Bill Plympton’s Dogs & Cows (2013)

by | Sep 27, 2013 | DVD & Blu-ray Video Reviews

Bill Plympton’s Dogs & Cows (2013)

Studio: Microcinema [9/24/13]
All regions
Video: 4:3 & 16:9 color
Audio: PCM stereo
Program: The Cow Who Wanted to Be a Hamburger, Gary Guitar, Waiting for Her Sailor, Summer Bummer, The Flying House (Winsor McCay’s 1921 cartoon), Tiffany the Whale, Drunker Than a Skunk, Horn Dog, Guard Dog Global Jam, TMZ, Eurostar, Catalyst, AccounTemps 2010 & 11, Bonnaroo, eDIT, Excerpts from FUGLY, Anncey OFF, Filmbox title, various oddities
Extras: Music videos, commercials, TV interviews animatics, pencil tests, trailers, filmmaker commentary
Length: 130 minutes
Rating: ****

Bill Plympton is an American animator who is known is the King of Independent Animation. He is one of the few leading animators who does most of his animation all by himself, and is known for his 1987 Oscar-nominated short Your Face and his series of shorts on his Guard Dog.
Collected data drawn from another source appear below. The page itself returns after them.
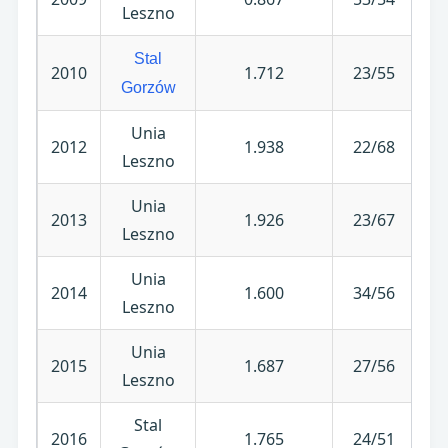
Leszno
Stal
2010
1.712
23/55
Gorzów
Unia
2012
1.938
22/68
Leszno
Unia
2013
1.926
23/67
Leszno
Unia
2014
1.600
34/56
Leszno
Unia
2015
1.687
27/56
Leszno
Stal
2016
1.765
24/51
He was brought up in Portland, OR and used the blood from the ground beef his mother had purchased for burgers to color his chopped-off heads and other violence in his early teenaged animations.

This is his fifth collection of shorts and includes lots of different animals besides dogs and cows in these shorts from 2006 thru 2013. In his video bio in his New York studio Plympton says that some really crazy-acting animators do very ordinary films, but the best sort are the ones who are perfectly normal on the outside but turn out crazed, violent and sexy animation, as he does. I frankly don’t think he’s ever equaled the hilariousness of his original Your Face, or the anti-smokers animation which he made to cause his mother to stop smoking (she did). Many of the shorts seem to be created for Spike & Mike’s Sick & Twisted animation series.  I couldn’t get into some of the shorts here, such as Tiffany the Whale, TMZ, or Drunker than a Skunk, and his Horn Dog is a bit over the top. The Fugly bits made no sense to me. However, the first short, The Cow Who Wanted to Be a Hamburger, is a great bit in a rather new visual style which has more depth to its images, and with a strong anti-red-meat message. The credits at the end reveal it was partly done by vegetarians. In this case the rather primitive Plympton animation perfectly fits the story.

The nine or ten animations under the category “Commissioned” have less of the violence which characterizes much of Plympton’s work since those commissioning it didn’t want that.  Catalyst, for a women’s rights organization, is superbly done to get across the strong message. A wonderful animated resuscitation is his re-do of Winsor McCay’s (Gertie the Dinosaur) 1921 animated film titled The Flying House. Plympton and his staff cleaned up the early animation, added color and music, a new soundtrack with various voices including Patricia Clarkson, and created a superb updating of this early gem.